Membicarakan orang lain atau ghibah memang sudah mendarah daging dalam budaya masyarakat. Saking seringnya, ghibah seperti di sepelekan. Dengan santainya orang-orang tertawa dan berkata “Ghibah yok!”, mengunggah atau membuat story foto di media sosial dengan caption “temen ghibah”, “hobi ghibah”, “ghibah time”, dan masih banyak lagi caption ghibah lainnya.
Memang, pada dasarnya ghibah itu tidak diperbolehkan. Bahkan, hal tersebut sudah termaktub dalam Al-Qur’an Surat Al-Hujurat: 12.
“Dan janganlah menggunjingkan satu sama lain. Adakah seorang diantara kamu yang suka memakan daging saudaranya yang sudah mati? Maka tentulah kamu merasa jijik kepadanya”.
Namun, ternyata tidak semua ghibah salah. Dalam kitab Raudhatu at-Thalibin wa ‘umdatu al-Muftin, dan al-Adzkar karya Imam An-Nawawi misalnya, menyatakan ghibah diperbolehkan karena beberapa alasan.
Pertama, ketika seseorang terzalimi. Bagi Imam An-Nawawi, seseorang boleh mengadukan kezaliman kepada mereka yang memiliki kekuasaan dan dapat menegakkan keadilan. Misalnya kepada hakim atau polisi.
Kedua, ketika seseorang melihat atau mengetahui orang lain yang berbuat maksiat atau kemungkaran. Orang tersebut diperbolehkan mengadukan kepada siapa saja yang dipercayanya bahkan, dapat mengubah orang yang berbuat kemaksiatan kembali ke jalan yang benar.
Ketiga, meminta fatwa atau keputusan. Ketika seseorang merasa dirinya tersakiti atau terzalimi, dan bertanya-tanya apakah orang tersebut berhak memperlakukannya seperti itu. Maka orang tersebut diperbolehkan menceritakannya kepada seorang yang dapat memberikannya fatwa, misalnya kepada ustaz atau ulama.
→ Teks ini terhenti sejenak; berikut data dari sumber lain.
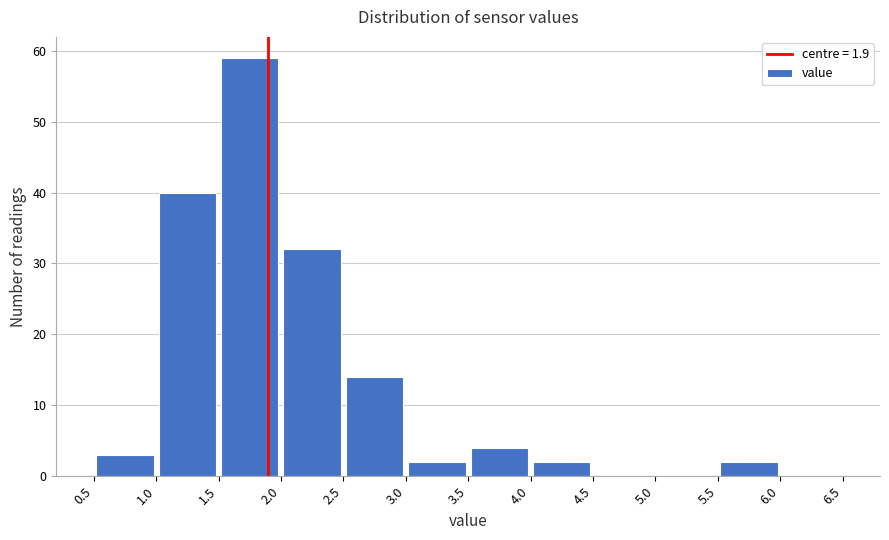

Reading left to right, transcribe this chart: for each bar, give the range it covers on the x-axis and its height. The values are not printed on the chart, so give them approximately, as read against the axis.

0.5 to 1.0: 3
1.0 to 1.5: 40
1.5 to 2.0: 59
2.0 to 2.5: 32
2.5 to 3.0: 14
3.0 to 3.5: 2
3.5 to 4.0: 4
4.0 to 4.5: 2
4.5 to 5.0: 0
5.0 to 5.5: 0
5.5 to 6.0: 2
6.0 to 6.5: 0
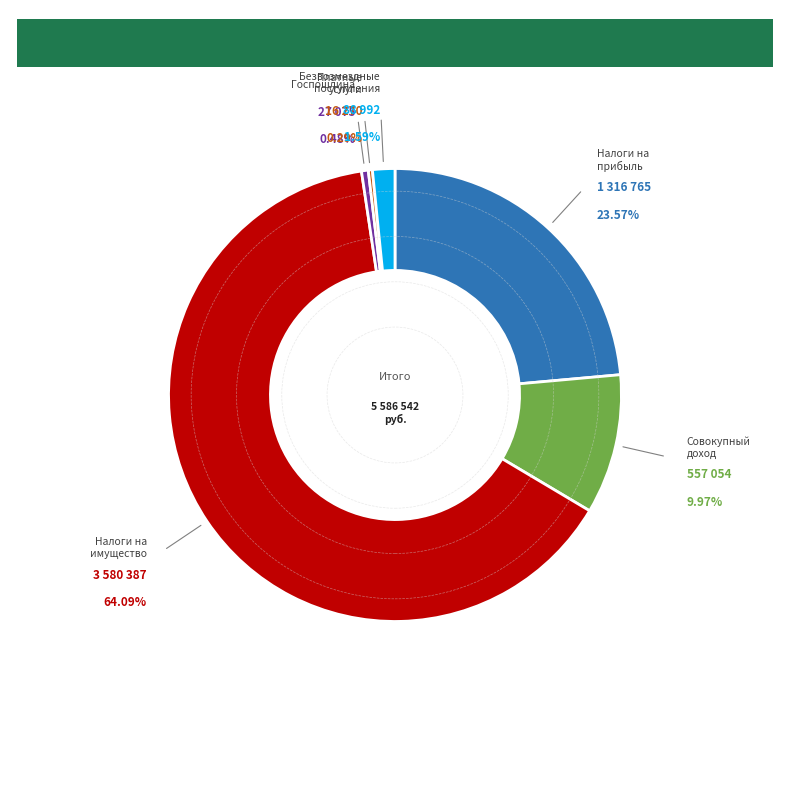

How many segments does this pie chart have?

6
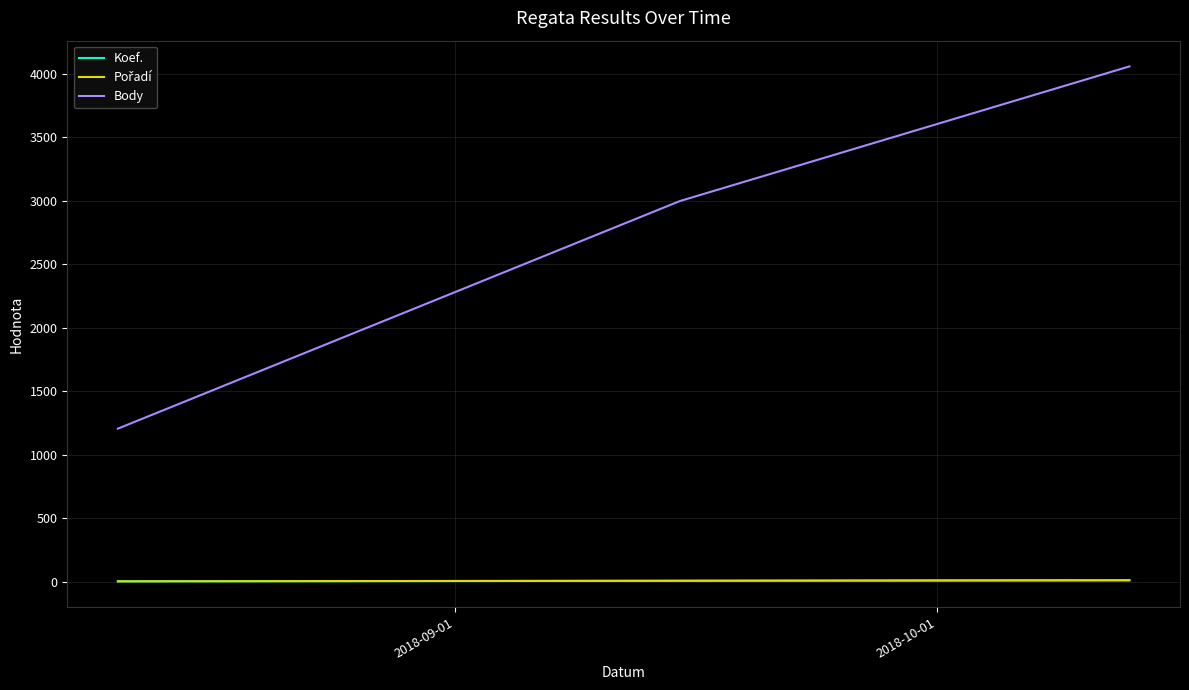

What is the greatest value displayed?

4060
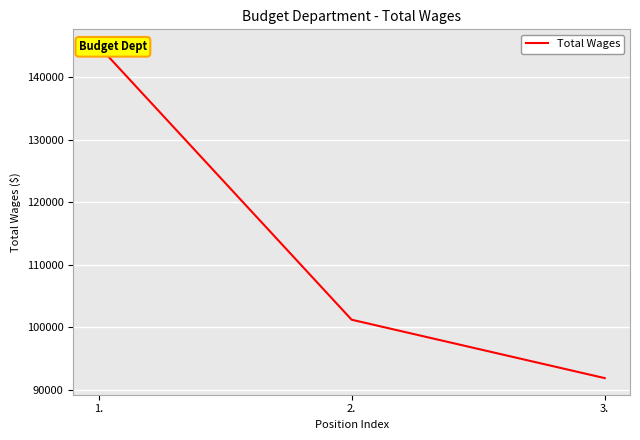

How many data points are less than 101244?

1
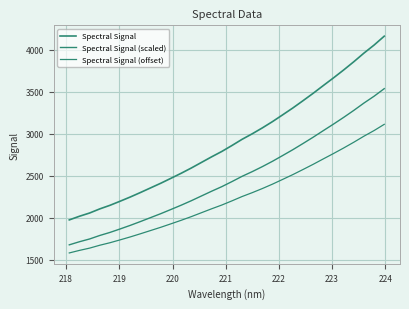

Does the chart display data point markers on the line(s)?

No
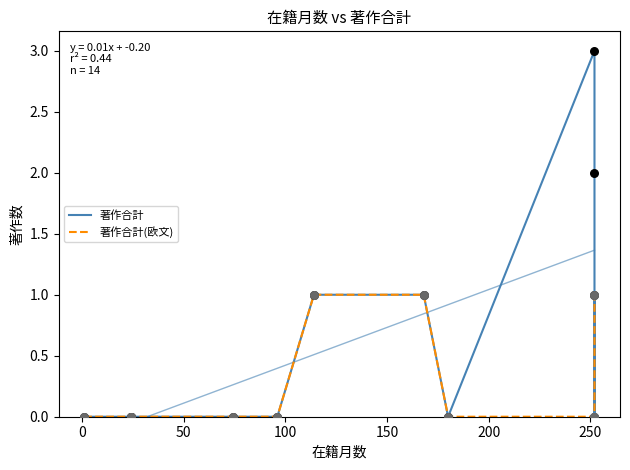

Which series reaches the minimum Y coordinate?

著作合計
Keempat, ketika akan mengingatkan kepada publik, agar terhindar kejahatan dari pihak individu ataupun kelompok. Misalnya, mengingatkan mengenai travel umroh bermasalah, boleh menceritakan permasalahannya agar publik tidak tertipu.
Kelima, menghibahkan pihak-pihak yang melakukan kejahatan secara terang-terangan, seperti misalnya mencuri, berjudi, atau meminum khamer. Seseorang boleh menceritakan kejahatan apa yang dilakukan, tetapi tidak boleh membicarakan aib lain dari pihak tersebut.
Keenam, menyebutkan nama orang yang memiliki keterbatasan fisik. Dengan syarat yang memiliki nama tersebut tidak hanya ada satu, dengan begitu menyelipkan keterbatasan fisik yang dimiliki ketika menyebutkan namanya.
Meskipun sudah ada keterangan terkait bolehnya melakukan ghibah namun, harus menjadi pelajaran bersama bahwa ghibah diperbolehkan dalam keadaan tertentu. Kiranya, jangan sampai masyarakat kita terpecah belah hanya karena persoalan ghibah semata.